Why Prediction Is Fundamentally Limited

Imagine training a model using Newtonian mechanics and classical trajectories, then asking it to solve a chaotic three-body problem. I have no doubt it could produce an extraordinarily accurate numerical solution.

But such a model will never discover relativity or quantum mechanics.

Why?

Because those degrees of freedom are absent from its phase space. The action it minimizes lives entirely within a classical manifold:

Sclassical=LNewton(q,q˙),dt.S_{\text{classical}} = \int L_{\text{Newton}}(q, \dot{q}) , dt.

No amount of optimization inside this space will generate states corresponding to quantum superposition or relativistic time dilation. The model can only become better at being wrong.

Exploration, Not Extrapolation

Scientific discovery does not proceed by extrapolating within a fixed state space.
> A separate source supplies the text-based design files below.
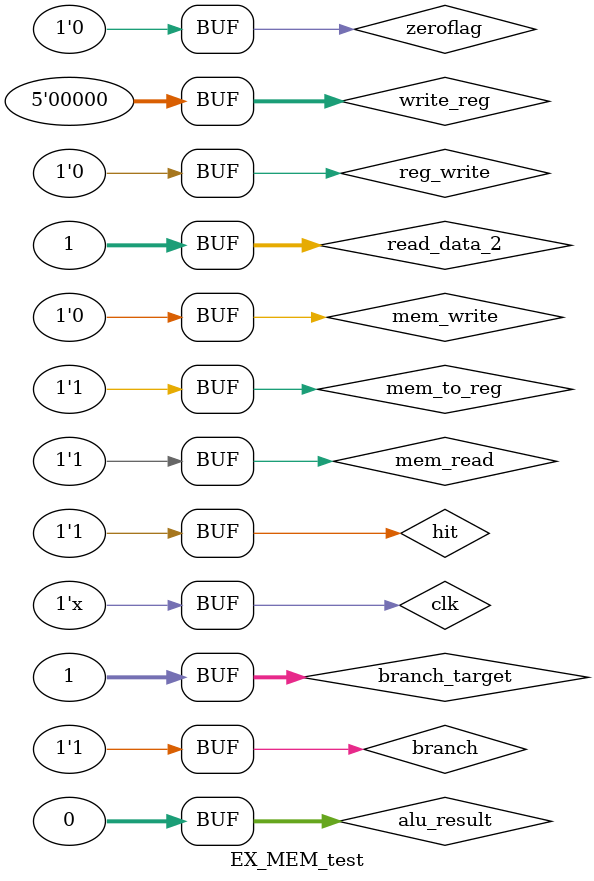
<source format=v>
`timescale 1ns / 1ps


module EX_MEM_test;

	// Inputs
	reg clk;
	reg hit;
	reg [31:0] branch_target;
	reg [31:0] alu_result;
	reg [31:0] read_data_2;
	reg [4:0] write_reg;
	reg branch;
	reg zeroflag;
	reg mem_to_reg;
	reg reg_write;
	reg mem_read;
	reg mem_write;
	
	initial clk = 0;
	always #25 clk = ~clk;

	// Outputs
	wire [31:0] branch_target_out;
	wire [31:0] alu_result_out;
	wire [31:0] read_data_2_out;
	wire [4:0] write_reg_out;
	wire zeroflagOut;
	wire mem_to_reg_out;
	wire reg_write_out;
	wire mem_read_out;
	wire mem_write_out;
	wire branch_out;

	// Instantiate the Unit Under Test (UUT)
	EX_MEM_reg uut (
		.clk(clk), 
		.hit(hit), 
		.branch_target(branch_target), 
		.alu_result(alu_result), 
		.read_data_2(read_data_2), 
		.write_reg(write_reg), 
		.branch(branch), 
		.zeroflag(zeroflag), 
		.mem_to_reg(mem_to_reg), 
		.reg_write(reg_write), 
		.mem_read(mem_read), 
		.mem_write(mem_write), 
		.branch_target_out(branch_target_out), 
		.alu_result_out(alu_result_out), 
		.read_data_2_out(read_data_2_out), 
		.write_reg_out(write_reg_out), 
		.zeroflagOut(zeroflagOut), 
		.mem_to_reg_out(mem_to_reg_out), 
		.reg_write_out(reg_write_out), 
		.mem_read_out(mem_read_out), 
		.mem_write_out(mem_write_out), 
		.branch_out(branch_out)
	);

	initial begin
		// Initialize Inputs

		hit = 0;
		branch_target = 1;
		alu_result = 0;
		read_data_2 = 1;
		write_reg = 0;
		branch = 1;
		zeroflag = 0;
		mem_to_reg = 1;
		reg_write = 0;
		mem_read = 1;
		mem_write = 0;
		

		// Wait 100 ns for global reset to finish
		#100;
		hit = 1;
		branch_target = 1;
		alu_result = 0;
		read_data_2 = 1;
		write_reg = 0;
		branch = 1;
		zeroflag = 0;
		mem_to_reg = 1;
		reg_write = 0;
		mem_read = 1;
		mem_write = 0;
		

		// Wait 100 ns for global reset to finish
		#100;
        
		// Add stimulus here

	end
      
endmodule


</source>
It proceeds by colliding with the boundaries of that space.

One might say that science advances like a blind person mapping a room: guided by local principles (such as least action), but fundamentally reliant on contact, resistance, and measurement.

This is precisely why the detailed-balance observation actually supports, not undermines, this position. The existence of a potential means the system is stable within its accessible space, but says nothing about whether that space is complete.


The Apparent Paradox: What Belongs in the Model’s Phase Space

At this point, a contradiction seems unavoidable:

  • LLMs (and any models) operate in a pretrained, fixed state space.
  • Science requires discovering new dimensions of reality.

How can both be true?

The resolution is simple but subtle: the model’s state space is not the world’s state space.

The model does not need to represent all physical phases. It needs to represent how to act when it does not know what phase it is in.

This leads to the real question:

What should we put into the model’s state space?

The wrong answer is: all known physical phases.

Encoding every known order parameter, symmetry class, and Hamiltonian assumption hard-codes today’s ignorance into tomorrow’s machines.

A better answer is: human methodological principles.

Humans have practiced science for millennia using a remarkably stable loop:

  • act,
  • observe,
  • reflect,
  • revise.

This was true in Aristotle’s time, and it is true today.

Consider an analogy: if you show a donut to a model that has only ever seen “spherical vacuum chickens,” it may output “spherical cow” or “cubical pig,” but it will never output a donut. The topology itself is alien to its representation.

A good scientific agent should not force the donut into an existing category. It should instead change what it does next.

This is the role of action-observation loops such as ReAct: not as a prompt trick, but as a semantic escape hatch. When explanation fails, the system flows back into a space of actions and measurements rather than hallucinated understanding.


How Do You Want Your AI for Science?

We can now propose a concrete criterion:

A good AI-for-Science system is not one that predicts well, but one that remains stable when prediction fails.

When encountering an irreducible anomaly, it should:

  • avoid divergence,
  • avoid forced pattern matching,
  • avoid minimizing loss at all costs,
  • and instead re-enter an action-observation regime.

In thermodynamic terms, this is not about reaching the lowest-energy state, but about choosing the correct basin of dynamics when the current effective theory breaks down.

LLMs reveal something profound: intelligence can emerge from motion on a potential landscape. But science does not emerge from better potentials alone.

It emerges when a system knows when to stop explaining and start measuring.

If AI is to contribute meaningfully to science, its internal state space should not attempt to mirror the universe. It should mirror the way humans remain epistemically honest in the face of the unknown.

Prediction lives inside a map.

Discovery begins where the map ends.